↓↓↓

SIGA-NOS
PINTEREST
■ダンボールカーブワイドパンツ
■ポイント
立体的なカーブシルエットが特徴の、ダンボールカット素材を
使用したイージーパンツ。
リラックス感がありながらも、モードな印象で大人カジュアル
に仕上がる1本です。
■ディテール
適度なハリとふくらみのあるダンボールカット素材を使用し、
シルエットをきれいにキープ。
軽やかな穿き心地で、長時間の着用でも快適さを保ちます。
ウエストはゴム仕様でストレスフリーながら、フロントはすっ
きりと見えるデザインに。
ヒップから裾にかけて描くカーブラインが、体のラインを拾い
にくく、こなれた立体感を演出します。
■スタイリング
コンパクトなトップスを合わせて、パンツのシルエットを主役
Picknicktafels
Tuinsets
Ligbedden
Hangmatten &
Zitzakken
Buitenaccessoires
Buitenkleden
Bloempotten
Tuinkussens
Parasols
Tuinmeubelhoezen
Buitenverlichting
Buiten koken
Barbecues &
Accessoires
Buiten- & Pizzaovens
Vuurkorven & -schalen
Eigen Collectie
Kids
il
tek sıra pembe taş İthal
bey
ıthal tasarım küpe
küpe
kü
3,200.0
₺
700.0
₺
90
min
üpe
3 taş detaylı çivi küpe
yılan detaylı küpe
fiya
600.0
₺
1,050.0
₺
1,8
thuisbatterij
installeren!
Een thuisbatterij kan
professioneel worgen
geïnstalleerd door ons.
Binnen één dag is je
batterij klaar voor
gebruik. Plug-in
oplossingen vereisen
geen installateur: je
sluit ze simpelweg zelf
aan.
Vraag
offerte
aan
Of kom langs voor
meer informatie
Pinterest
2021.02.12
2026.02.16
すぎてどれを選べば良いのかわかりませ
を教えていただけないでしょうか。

↑↑↑

Task directions:
Write out the data exactly, from its first line through the line containing "すぎてどれを選べば良いのかわかりませ", with both of those lines included.

Problem solution:
SIGA-NOS
PINTEREST
■ダンボールカーブワイドパンツ
■ポイント
立体的なカーブシルエットが特徴の、ダンボールカット素材を
使用したイージーパンツ。
リラックス感がありながらも、モードな印象で大人カジュアル
に仕上がる1本です。
■ディテール
適度なハリとふくらみのあるダンボールカット素材を使用し、
シルエットをきれいにキープ。
軽やかな穿き心地で、長時間の着用でも快適さを保ちます。
ウエストはゴム仕様でストレスフリーながら、フロントはすっ
きりと見えるデザインに。
ヒップから裾にかけて描くカーブラインが、体のラインを拾い
にくく、こなれた立体感を演出します。
■スタイリング
コンパクトなトップスを合わせて、パンツのシルエットを主役
Picknicktafels
Tuinsets
Ligbedden
Hangmatten &
Zitzakken
Buitenaccessoires
Buitenkleden
Bloempotten
Tuinkussens
Parasols
Tuinmeubelhoezen
Buitenverlichting
Buiten koken
Barbecues &
Accessoires
Buiten- & Pizzaovens
Vuurkorven & -schalen
Eigen Collectie
Kids
il
tek sıra pembe taş İthal
bey
ıthal tasarım küpe
küpe
kü
3,200.0
₺
700.0
₺
90
min
üpe
3 taş detaylı çivi küpe
yılan detaylı küpe
fiya
600.0
₺
1,050.0
₺
1,8
thuisbatterij
installeren!
Een thuisbatterij kan
professioneel worgen
geïnstalleerd door ons.
Binnen één dag is je
batterij klaar voor
gebruik. Plug-in
oplossingen vereisen
geen installateur: je
sluit ze simpelweg zelf
aan.
Vraag
offerte
aan
Of kom langs voor
meer informatie
Pinterest
2021.02.12
2026.02.16
すぎてどれを選べば良いのかわかりませ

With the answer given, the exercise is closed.